Verfügbare Einkommen steigen dennoch
Wird die Stabilisierung der Schuldenquote auf dem derzeitigen Niveau allein über eine Erhöhung der Staatseinnahmen finanziert, steigen die verfügbaren Einkommen pro Einwohner inflationsbereinigt dank des angenommenen Produktivitätsfortschritts von jährlich 1,2 Prozent im Durchschnitt weiter an. Der projizierte jährliche Anstieg zwischen 2013 und 2045 fällt mit 0,6 Prozent sogar etwas höher aus als im Zeitraum von 1990 bis 2013 (+0,4 Prozent), was allerdings auf die lange Stagnationsphase in der ersten Hälfte der Neunzigerjahre zurückzuführen ist.
Sofern die Reform Altersvorsorge 2020 wie vom Bundesrat vorgesehen umgesetzt wird, besteht auf der Bundesebene weniger Handlungsbedarf als bei den Kantonen und Gemeinden. Allerdings müssen ab 2030 weitere Reformen für die AHV beschlossen werden, um die Nachhaltigkeit der AHV gewährleisten zu können. Der dringende Handlungsbedarf bei Kantonen und Gemeinden ist auf den anhaltend hohen Ausgabendruck im Gesundheits- und Pflegebereich zurückzuführen, welcher weitere Reformen unumgänglich machen wird.
Zitiervorschlag: Brändle, Thomas; Colombier, Carsten; Philipona, Arabela (2016). Zunehmende Alterung trifft Kantone am stärksten. Die Volkswirtschaft, 27. April.
In den Langfristperspektiven des Eidgenössischen Finanzdepartements (EFD)a wird ein Nachhaltigkeitskonzept verwendet, das dem internationalen Standard von OECD, IWF und EU-Kommission entspricht. Danach sind die öffentlichen Finanzen nachhaltig, wenn die Staatsschulden im Verhältnis zum BIP (Schuldenquote) auf einem ausreichend niedrigem Niveau stabilisiert werden können.b
Die Langfristperspektiven stellen dar, wie sich die demografische Entwicklung unter den gegebenen Rahmenbedingungen (sogenannte No-Policy-Change-Annahme) längerfristig auf die Nachhaltigkeit der Haushalte von Bund, Kantonen, Gemeinden und AHV/IV auswirken. Die Ergebnisse der Langfristperspektiven sind im Sinne von «wenn-dann»-Hypothesen zu interpretieren: Wenn sich die Demografie und die Wirtschaft wie in den Langfristperspektiven angenommen entwickeln, dann bedeutet dies für die öffentlichen Haushalte eine Mehrbelastung aufgrund steigender Ausgaben für die AHV und das Gesundheitswesen.

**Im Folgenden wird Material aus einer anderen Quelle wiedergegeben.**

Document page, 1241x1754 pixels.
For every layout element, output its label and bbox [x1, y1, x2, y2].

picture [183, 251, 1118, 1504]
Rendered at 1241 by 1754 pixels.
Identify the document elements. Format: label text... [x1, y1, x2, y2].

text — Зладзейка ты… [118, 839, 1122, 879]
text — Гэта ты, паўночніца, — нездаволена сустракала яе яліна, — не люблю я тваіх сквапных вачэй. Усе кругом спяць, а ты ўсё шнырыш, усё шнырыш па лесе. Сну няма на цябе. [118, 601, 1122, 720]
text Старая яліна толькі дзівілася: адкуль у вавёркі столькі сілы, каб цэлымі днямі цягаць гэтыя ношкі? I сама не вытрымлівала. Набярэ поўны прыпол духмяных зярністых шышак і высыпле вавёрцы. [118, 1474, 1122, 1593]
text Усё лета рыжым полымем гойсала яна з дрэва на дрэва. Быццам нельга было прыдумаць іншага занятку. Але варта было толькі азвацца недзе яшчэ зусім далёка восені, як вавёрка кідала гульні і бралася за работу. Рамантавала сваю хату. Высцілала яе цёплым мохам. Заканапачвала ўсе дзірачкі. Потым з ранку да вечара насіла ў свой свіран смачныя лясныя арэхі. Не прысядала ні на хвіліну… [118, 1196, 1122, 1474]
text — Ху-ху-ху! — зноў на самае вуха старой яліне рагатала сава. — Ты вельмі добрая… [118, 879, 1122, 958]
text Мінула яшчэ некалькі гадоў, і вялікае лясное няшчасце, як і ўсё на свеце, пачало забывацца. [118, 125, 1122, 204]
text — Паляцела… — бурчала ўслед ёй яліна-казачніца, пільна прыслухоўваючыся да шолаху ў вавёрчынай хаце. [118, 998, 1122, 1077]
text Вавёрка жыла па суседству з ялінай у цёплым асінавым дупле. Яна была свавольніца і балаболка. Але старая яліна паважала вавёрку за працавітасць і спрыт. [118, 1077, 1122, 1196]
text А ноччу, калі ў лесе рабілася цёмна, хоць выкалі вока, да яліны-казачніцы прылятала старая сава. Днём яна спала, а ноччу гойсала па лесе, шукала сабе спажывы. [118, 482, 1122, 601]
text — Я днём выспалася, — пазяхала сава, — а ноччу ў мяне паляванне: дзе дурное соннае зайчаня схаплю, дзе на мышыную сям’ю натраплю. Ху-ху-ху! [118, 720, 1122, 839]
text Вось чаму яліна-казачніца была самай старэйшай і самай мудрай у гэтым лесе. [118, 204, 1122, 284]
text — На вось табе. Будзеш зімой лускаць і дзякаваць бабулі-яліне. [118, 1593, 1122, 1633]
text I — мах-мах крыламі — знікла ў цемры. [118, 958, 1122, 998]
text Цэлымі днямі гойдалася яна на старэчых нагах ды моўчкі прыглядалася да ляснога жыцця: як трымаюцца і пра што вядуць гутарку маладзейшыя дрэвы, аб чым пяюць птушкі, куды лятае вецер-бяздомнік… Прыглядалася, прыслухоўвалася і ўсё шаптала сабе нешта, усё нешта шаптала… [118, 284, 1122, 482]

Bei den Langfristperspektiven werden der geltende rechtliche Status quo und die Annahmen des Legislaturfinanzplans des Bundes berücksichtigt. Zudem wird davon ausgegangen, dass die Reformvorlage des Bundesrates Altersvorsorge 2020 umgesetzt wird. Zentral für die Projektionen der demografieabhängigen Staatsausgaben sind die Szenarien des Bundesamts für Statistik über die zukünftige Bevölkerungsentwicklung. Die Berechnungen für die AHV/IV werden vom Bundesamt für Sozialversicherungen (BSV) durchgeführt.
aEFD (2016). Langfristperspektiven der öffentlichen Finanzen in der Schweiz 2016, Bern.
b Die Schuldenbremse des Bundes ist hier restriktiver: Sie stabilisiert den Betrag der Schulden des Bundes in Franken, also in nominalen Werten. Dadurch sinkt die Schuldenquote kontinuierlich.